Releasing later in November, Hamnet stars the current frontrunner for Best Actress, Jessie Buckley, who plays the wife of a fictionalized William Shakespeare. The film reimagines the creation of his masterpiece, Hamlet, as a response to the loss of their young son Hamnet. In another standout performance, Amanda Seyfried is drawing awards buzz for her work playing the creator of the Shaker movement, also a mother, in The Testament of Ann Lee.
It is intriguing that a burst of acclaimed female-led and directed films depicting the very real struggles of motherhood emerges alongside the rise of conservatism. In online spaces, the infamous tradwives broadcast their marriages and children through the lens of traditional gender roles. Many of these women have large families but hide the real difficulties that come with motherhood to avoid controversy and successfully promote their fantasy of the nuclear family to sell products.

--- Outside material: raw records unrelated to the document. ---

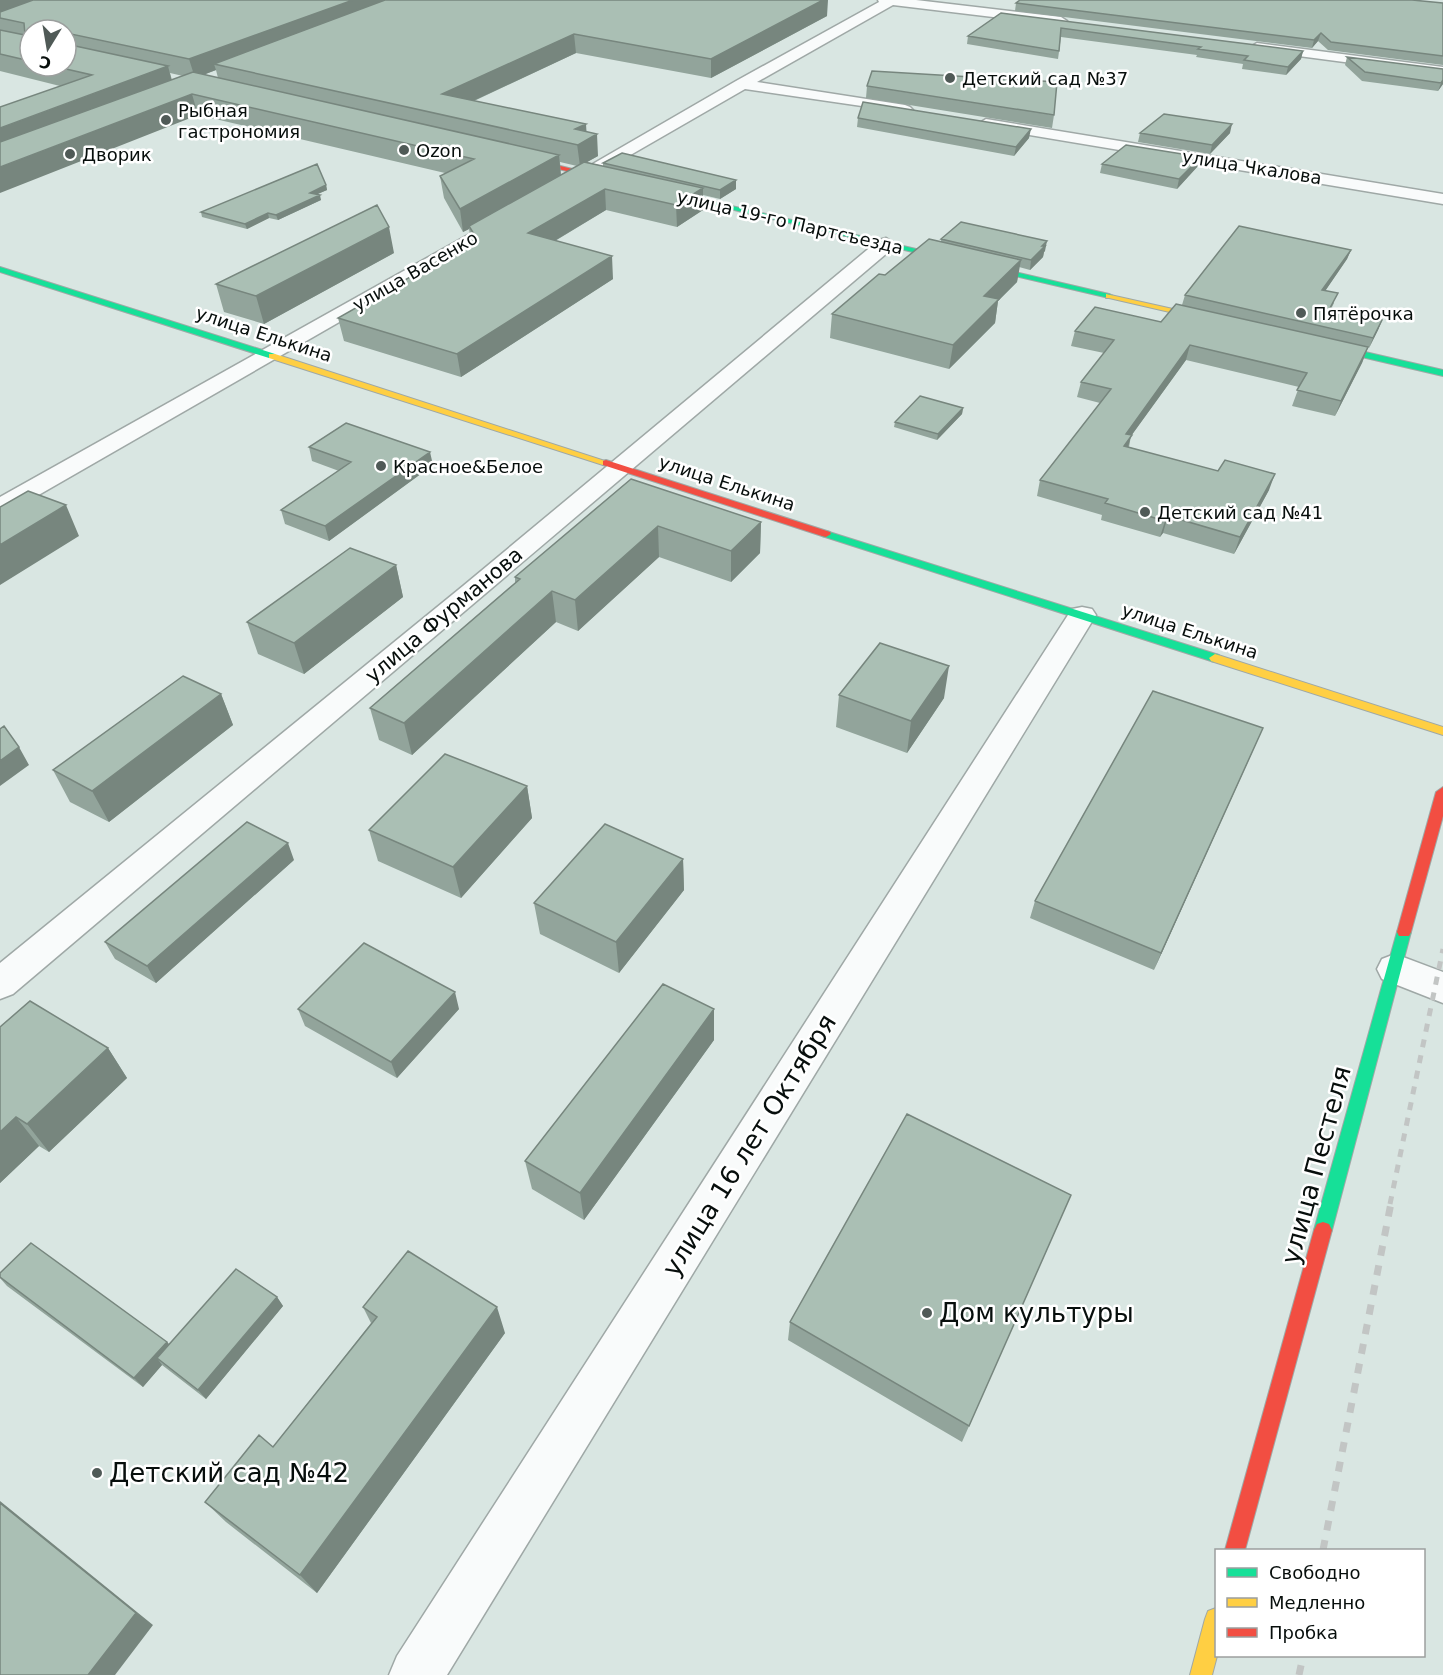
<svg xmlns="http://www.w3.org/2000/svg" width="1443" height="1675" font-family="'DejaVu Sans',sans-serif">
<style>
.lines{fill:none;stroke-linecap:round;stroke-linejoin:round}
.street-casing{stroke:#9fa8a6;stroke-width:3}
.fast-casing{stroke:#9fa8a6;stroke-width:2}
.slow-casing{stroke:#9fa8a6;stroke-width:2}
.jam-casing{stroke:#9fa8a6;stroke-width:2}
.street{fill:#f9fbfb;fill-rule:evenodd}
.fast{fill:#16e098;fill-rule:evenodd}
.slow{fill:#ffcf43;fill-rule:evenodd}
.jam{fill:#f24e42;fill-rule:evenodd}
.rail-far1{stroke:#c2c5c4;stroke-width:5;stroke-dasharray:8 8;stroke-linecap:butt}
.rail{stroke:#c2c5c4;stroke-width:7;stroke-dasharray:10 10;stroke-linecap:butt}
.wall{fill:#92a49b;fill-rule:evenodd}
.shaded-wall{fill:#77867e}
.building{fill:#aabfb4;stroke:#77867e;stroke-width:1.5}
.poi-dot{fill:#505a57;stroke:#fff;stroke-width:2}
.labels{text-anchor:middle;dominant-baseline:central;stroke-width:5;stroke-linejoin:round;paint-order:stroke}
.far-poi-label{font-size:18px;fill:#070e0c;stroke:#fff;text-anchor:start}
.far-street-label{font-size:18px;fill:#070e0c;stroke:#fff}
.street-label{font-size:21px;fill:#070e0c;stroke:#fff}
.near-street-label{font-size:26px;fill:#070e0c;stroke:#fff}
.near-poi-label{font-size:26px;fill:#070e0c;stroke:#fff;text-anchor:start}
</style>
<rect width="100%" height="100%" fill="#d9e6e2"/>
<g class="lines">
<defs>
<path id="street" d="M878,0H916L1061,17L1067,21L1061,25L893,5L757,82L905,105L910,107L913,110L910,113L745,89L568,191H556L553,187L736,81L879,2Z
M1257,43L1443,67V75L1252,50L1250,47Z
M986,119L1443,194V204L981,127L978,124Z
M509,212L515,213L518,217L515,221L9,512L0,514V497Z
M886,238L895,244L893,248L13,994L0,999V963L463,586L879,240Z
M1082,607L1092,609L1096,615L447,1675H389L397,1656L1068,615L1072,609Z
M1395,954L1443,972V1003L1382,979L1377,969L1382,959Z"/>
<path id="fast" d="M659,189L1109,294L1113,296L1109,298L657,192V190Z
M0,267L275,354L276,356L269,358L0,272Z
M1322,342L1443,370V376L1319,347L1318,345Z
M826,531L1219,655L1221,658L1215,662L1211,661L822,536L821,534Z
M1404,926L1409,928L1411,932L1332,1230L1329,1236L1323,1238L1317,1236L1314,1230L1397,932L1399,928Z"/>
<path id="slow" d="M1106,294L1213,318L1217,320L1213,322L1109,298H1106Z
M269,354H275L611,463L603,465L269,358Z
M1215,654L1443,727V735L1211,661L1209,658Z
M1216,1608L1217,1656L1212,1675H1190L1205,1619L1208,1611Z"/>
<path id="jam" d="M516,155L613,179L614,180L611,182L514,158Z
M606,460L830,532L831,534L826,537L822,536L603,465V461Z
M1443,787V816L1411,932L1409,936H1399L1397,932L1436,792Z
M1323,1222L1329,1224L1332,1230L1245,1550H1225L1314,1230L1317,1224Z"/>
</defs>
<use href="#street" class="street-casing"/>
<use href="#fast" class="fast-casing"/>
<use href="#slow" class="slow-casing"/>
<use href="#jam" class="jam-casing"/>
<use href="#street" class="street"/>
<use href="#fast" class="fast"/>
<use href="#slow" class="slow"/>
<use href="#jam" class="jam"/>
<path class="rail-far1" d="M1390,1204L1443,949"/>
<path class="rail" d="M1323,1550L1391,1203
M1299,1675L1303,1656"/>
</g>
<path class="wall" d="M0,0L827,16L711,78L576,53L474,101L586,124V132L598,156L587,162L603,166V163L736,189L720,199L703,195V210L677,227L606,210L555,241L613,279L461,377L344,341L338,318L471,242L469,229L463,232L444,198L440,176L445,173L198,115L60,86L0,71ZM30,30H66V66H30ZM216,70L218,78L204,75L208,73ZM170,73L183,76L172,80ZM560,162L577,166L561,175Z
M1016,3H1443V65L1328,50L1318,41L1312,48L1015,11Z
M1001,13L1303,51L1301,59L1286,75L1242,69L1243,64L1196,57L1197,55L1061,37L1058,59L967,44L968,36Z
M1347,57L1443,84L1438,91L1362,81L1345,65Z
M867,86L1054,115L1052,128L866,98Z
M858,118L1029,138L1014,156L857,127Z
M1140,133H1230L1210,154L1138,142Z
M1201,157L1198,166L1177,189L1100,173L1102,164Z
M326,185L327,190L317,194L321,200L278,220L269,218L247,229L202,217L201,212Z
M941,239L1045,251L1044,252L1043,257L1030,270L1019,267L1017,282L998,301L995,323L949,369L830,338L832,314L885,275L941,242Z
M1351,250L1347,259L1325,291L1334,303L1331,309L1382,320L1378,330L1369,348L1368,347L1362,363L1335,416L1292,406L1299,387L1186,360L1131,436L1129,447L1269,490L1234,554L1163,533L1160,537L1101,520L1102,515L1037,496L1040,480L1100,403L1077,397L1081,382L1104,353L1071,346L1075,331L1161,322L1182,305L1185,295Z
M394,253L264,324L224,312L216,284Z
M963,408L962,414L937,440L894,427L895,422Z
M309,447L433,465L329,541L285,524L281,510L339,471L312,461Z
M631,479L761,522L760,553L731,582L659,557L578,631L556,622L412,755L379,740L370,708L515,583V577Z
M396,565L403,597L304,674L258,654L247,622Z
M221,694L233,725L109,822L70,802L53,770Z
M839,695L944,698L907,753L836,727Z
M1255,746L1154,970L1030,918L1035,901Z
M527,786L532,818L461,898L378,861L369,830Z
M683,859L684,890L619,973L540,934L534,903Z
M294,860L156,983L115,959L105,942Z
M298,1009H459L397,1078L305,1026Z
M714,1009V1040L584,1220L532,1189L525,1161Z
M0,1027L108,1048L127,1078L49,1152L39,1146L0,1183Z
M1071,1195L962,1442L788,1340L790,1322Z
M0,1273L167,1342L169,1344L277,1297L283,1306L206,1399L162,1365L143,1387L7,1286L0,1278Z
M363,1307L505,1333L317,1593L226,1522L205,1502L273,1447L371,1323Z"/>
<path class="shaded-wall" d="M0,0H61L0,18Z
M353,0H405L214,64L216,70L195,78L189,59Z
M803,0H828L827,16L711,78V59Z
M1321,33L1318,41L1312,48L1314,40Z
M574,34L576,53L445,114L442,94Z
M1303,51L1301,59L1286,75L1288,67Z
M168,66L173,86L0,152V128Z
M1443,80V84L1438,91L1441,83Z
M192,94L198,115L0,193V167Z
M586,124L587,140L597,134L598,156L580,166L575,129Z
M1232,124L1230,133L1210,154L1212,145Z
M1031,129L1029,138L1014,156L1016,147Z
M559,155L561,177L469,226V229L463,232L460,209Z
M1201,157L1198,166L1177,189L1179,179Z
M736,180V189L720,199V190Z
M326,185L327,190L311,197L310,193Z
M703,188V210L677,227L676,205Z
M605,189L606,210L531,255L528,233Z
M320,195L321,200L278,220L276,215Z
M268,213L269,218L247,229L245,224Z
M389,227L394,253L264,324L256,296Z
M1047,241L1045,251L1044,252L1043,257L1030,270L1031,260Z
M1351,250L1347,259L1319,300L1322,290Z
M612,256L613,279L461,377L457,354Z
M1021,260L1017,282L998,301L995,323L949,369L953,345L984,296Z
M1382,320L1378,330L1369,348L1373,338Z
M1190,345L1186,360L1131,436L1127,451L1120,462L1126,434Z
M1368,347L1362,363L1335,416L1341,401Z
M963,408L962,414L937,440L938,434Z
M430,452L433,465L329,541L325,526Z
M1275,474L1269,490L1234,554L1240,537Z
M66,505L79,536L0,585V545Z
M1168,516L1163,533L1160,537L1165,521Z
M761,522L760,553L731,582V551Z
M658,526L659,557L578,631L575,600Z
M396,565L403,597L304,674L294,643Z
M552,591L556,622L412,755L404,723Z
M949,666L944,698L907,753L911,721Z
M221,694L233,725L109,822L92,791Z
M1263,728L1255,746L1154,970L1161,953Z
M19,747L29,765L0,786V761Z
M527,786L532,818L461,898L453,867Z
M288,843L294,860L156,983L147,966Z
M683,859L684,890L619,973L616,942Z
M455,992L459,1009L397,1078L391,1062Z
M714,1009V1040L584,1220L580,1193Z
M108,1048L127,1078L49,1152L27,1124Z
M16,1117L39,1146L0,1183V1132Z
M277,1297L283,1306L206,1399L198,1390Z
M497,1307L505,1333L317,1593L300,1575Z
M167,1342L175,1351L157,1358L162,1365L143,1387L134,1378Z
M0,1501L153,1625L115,1675H88L0,1503Z"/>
<path class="building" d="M33,0H353L189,59L66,33V30H30V61L0,54V30L25,35L24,23L0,18V12Z
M385,0H823L711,59L574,34L442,94L586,124L575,129L597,134L578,145L214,64Z
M1020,0H1412L1443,3V56L1331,42L1321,33L1314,40L1016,3Z
M1001,13L1303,51L1288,67L1244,60L1248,56L1198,49L1201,47L1061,28L1059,51L968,36Z
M66,44L168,66L0,128V107L92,75L53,66H66Z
M1347,57L1443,69V80L1441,83L1365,72Z
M872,71L1057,82L1054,115L867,86Z
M193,72L559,155L460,209L440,176L474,159L192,94L0,167V142Z
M863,102L1031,129L1016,147L858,118Z
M1164,114L1232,124L1212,145L1140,133Z
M1126,145L1201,157L1179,179L1102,164Z
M622,153L736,180L720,190L603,163Z
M584,162L703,188L676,205L605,189L528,233L612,256L457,354L338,318L477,239L469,226Z
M317,164L326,185L310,193L320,195L276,215L268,213L245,224L201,212Z
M377,205L389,227L256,296L216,284Z
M961,222L1047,241L1042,246H1045L1031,260L941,239Z
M1239,226L1351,250L1322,290L1338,293L1330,308L1382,320L1373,338L1185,295Z
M929,239L1021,260L984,296L999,299L953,345L832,314L879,274L885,275Z
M1176,304L1368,347L1341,401L1297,390L1307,373L1190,345L1126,434L1132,435L1124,446L1218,471L1225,460L1275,474L1240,537L1168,516L1165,521L1105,503L1108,499L1040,480L1111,389L1081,382L1114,340L1075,331L1095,307L1161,322Z
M920,396L963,408L938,434L895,422Z
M346,423L430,452L325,526L281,510L351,462L309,447Z
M631,479L761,522L731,551L658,526L575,600L552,591L404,723L370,708L520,579L515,577Z
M28,491L66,505L0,545V507Z
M350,548L396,565L294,643L247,622Z
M880,643L949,666L911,721L839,695Z
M183,676L221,694L92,791L53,770Z
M1153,691L1263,728L1161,953L1035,901Z
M4,726L19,747L0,761V729Z
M445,754L527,786L453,867L369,830Z
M247,822L288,843L147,966L105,942Z
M605,824L683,859L616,942L534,903Z
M364,943L455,992L391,1062L298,1009Z
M663,984L714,1009L580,1193L525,1161Z
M30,1001L108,1048L27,1124L16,1117L0,1132V1027Z
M907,1114L1071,1195L969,1426L790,1322Z
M31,1243L167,1342L134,1378L0,1277V1273Z
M408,1251L497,1307L300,1575L205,1502L259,1435L273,1447L377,1317L363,1307Z
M236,1269L277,1297L198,1390L157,1358Z
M0,1503L136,1613L88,1675H0Z"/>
<g class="poi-dot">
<circle cx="950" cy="78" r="6"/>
<circle cx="166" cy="120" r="6"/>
<circle cx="404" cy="150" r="6"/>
<circle cx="70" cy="154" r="6"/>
<circle cx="1301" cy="313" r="6"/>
<circle cx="381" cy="466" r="6"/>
<circle cx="1145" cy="512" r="6"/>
<circle cx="927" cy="1313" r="6"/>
<circle cx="97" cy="1473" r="6"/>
</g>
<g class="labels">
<g class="far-poi-label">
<text x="962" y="78">Детский сад №37</text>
<text x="178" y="110">Рыбная<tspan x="178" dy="21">гастрономия</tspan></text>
<text x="416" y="150">Ozon</text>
<text x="82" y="154">Дворик</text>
<text x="1313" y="313">Пятёрочка</text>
<text x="393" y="466">Красное&amp;Белое</text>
<text x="1157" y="512">Детский сад №41</text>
</g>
<g class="far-street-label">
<text transform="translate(1252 167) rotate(9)">улица Чкалова</text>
<text transform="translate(790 222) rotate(13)">улица 19-го Партсъезда</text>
<text transform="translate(415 271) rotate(-30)">улица Васенко</text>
<text transform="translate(264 334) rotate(18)">улица Елькина</text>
<text transform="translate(727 483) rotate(18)">улица Елькина</text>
<text transform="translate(1190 631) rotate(18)">улица Елькина</text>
</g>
<g class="street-label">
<text transform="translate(444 615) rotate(-40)">улица Фурманова</text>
</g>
<g class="near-street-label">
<text transform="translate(749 1145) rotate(-58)">улица 16 лет Октября</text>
<text transform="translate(1316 1165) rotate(-75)">улица Пестеля</text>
</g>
<g class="near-poi-label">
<text x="939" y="1313">Дом культуры</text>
<text x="109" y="1473">Детский сад №42</text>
</g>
</g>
<rect x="1215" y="1549" width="210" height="108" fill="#ffffff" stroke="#9c9f9e" stroke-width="1.5"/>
<rect x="1227" y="1568" width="30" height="9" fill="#16e098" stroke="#9c9f9e" stroke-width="1.5"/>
<text x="1269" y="1579" font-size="18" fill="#070e0c">Свободно</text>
<rect x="1227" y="1598" width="30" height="9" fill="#ffcf43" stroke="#9c9f9e" stroke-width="1.5"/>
<text x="1269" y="1609" font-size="18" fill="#070e0c">Медленно</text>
<rect x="1227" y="1628" width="30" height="9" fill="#f24e42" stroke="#9c9f9e" stroke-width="1.5"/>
<text x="1269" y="1639" font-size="18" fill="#070e0c">Пробка</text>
<g transform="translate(48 48) rotate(191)"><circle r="28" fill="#ffffff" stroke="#9c9f9e" stroke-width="1.5"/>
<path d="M0-4.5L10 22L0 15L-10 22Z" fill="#505a57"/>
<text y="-9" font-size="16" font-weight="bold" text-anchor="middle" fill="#070e0c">С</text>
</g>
</svg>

While tradwife culture tries to flatten the difficulties of motherhood into a marketable brand, films like Die My Love and If I Had Legs, I’d Kick You insist on showing its realities. They restore mothers’ agency to break free from reductionist stereotypes, such as the ‘good,’ ‘bad,’ or ‘mad mothers.’ Despite being a heavily mediated medium, cinema remains one of the most effective tools to represent the human experience.